(What to produce)
Would you please transcribe, exactly as written, the lines of the entries below starting at the one that holds "middle mcp: (169, 155)" and ending at the one that holds "pinky tip: (179, 223)", both included?

(Extracted entries)

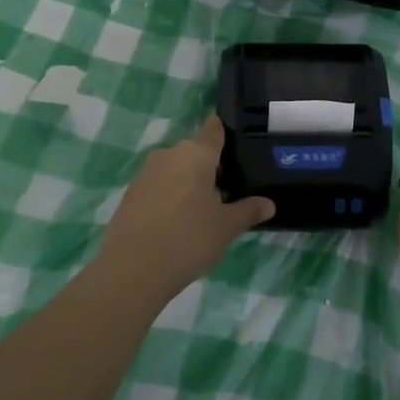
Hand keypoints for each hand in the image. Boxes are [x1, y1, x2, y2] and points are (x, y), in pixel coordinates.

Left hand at [95, 116, 273, 301]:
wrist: (132, 269)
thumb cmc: (188, 239)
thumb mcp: (226, 227)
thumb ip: (248, 211)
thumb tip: (269, 204)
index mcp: (195, 153)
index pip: (214, 130)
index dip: (225, 133)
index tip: (238, 144)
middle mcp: (169, 155)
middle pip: (195, 152)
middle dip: (211, 168)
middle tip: (229, 192)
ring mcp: (145, 174)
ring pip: (176, 170)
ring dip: (189, 183)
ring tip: (205, 211)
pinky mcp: (130, 194)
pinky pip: (159, 187)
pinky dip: (171, 197)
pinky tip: (179, 223)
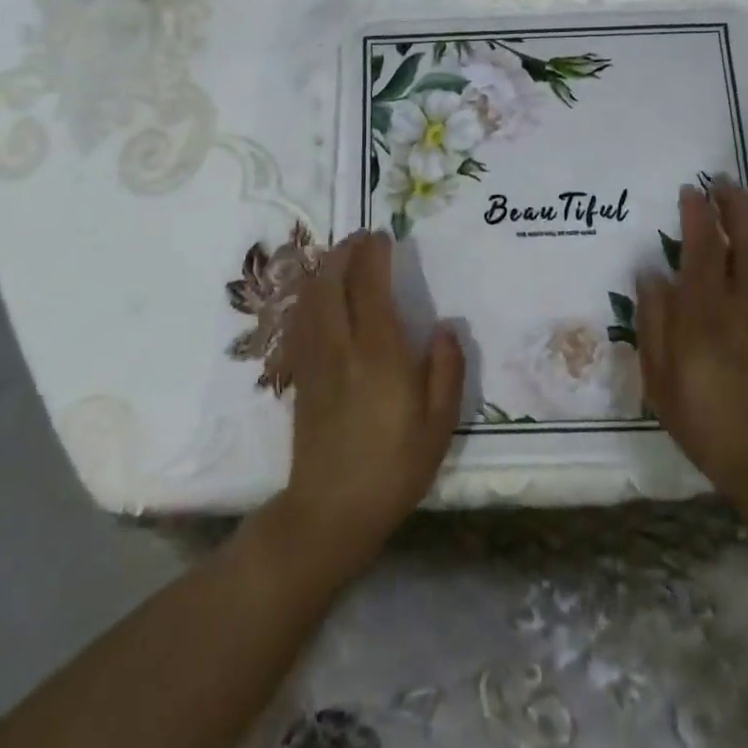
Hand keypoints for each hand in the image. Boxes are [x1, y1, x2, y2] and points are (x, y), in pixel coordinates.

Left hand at [275, 231, 464, 578]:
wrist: (331, 511)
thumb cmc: (394, 467)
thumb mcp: (439, 424)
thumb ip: (446, 369)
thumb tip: (444, 327)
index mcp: (378, 352)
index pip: (369, 284)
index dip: (373, 253)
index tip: (384, 236)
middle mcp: (340, 345)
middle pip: (332, 280)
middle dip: (345, 251)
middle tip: (363, 239)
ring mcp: (314, 358)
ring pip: (312, 296)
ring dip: (326, 268)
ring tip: (344, 258)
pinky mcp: (300, 373)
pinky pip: (301, 319)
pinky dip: (312, 294)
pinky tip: (322, 295)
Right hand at [637, 183, 747, 510]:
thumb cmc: (704, 420)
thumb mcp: (658, 377)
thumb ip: (652, 320)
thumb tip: (651, 272)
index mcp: (707, 313)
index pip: (705, 247)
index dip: (698, 213)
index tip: (690, 190)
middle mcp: (746, 303)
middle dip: (736, 203)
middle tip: (720, 182)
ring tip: (744, 203)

(Solution below)
middle mcp: (169, 155)
middle pip: (195, 152)
middle dip: (211, 168)
middle tip: (229, 192)
ring mcp: (145, 174)
ring pip: (176, 170)
ring dip: (189, 183)
ring tip: (205, 211)
pinky mcp: (130, 194)
pinky pip: (159, 187)
pinky dip: (171, 197)
pinky tip: (179, 223)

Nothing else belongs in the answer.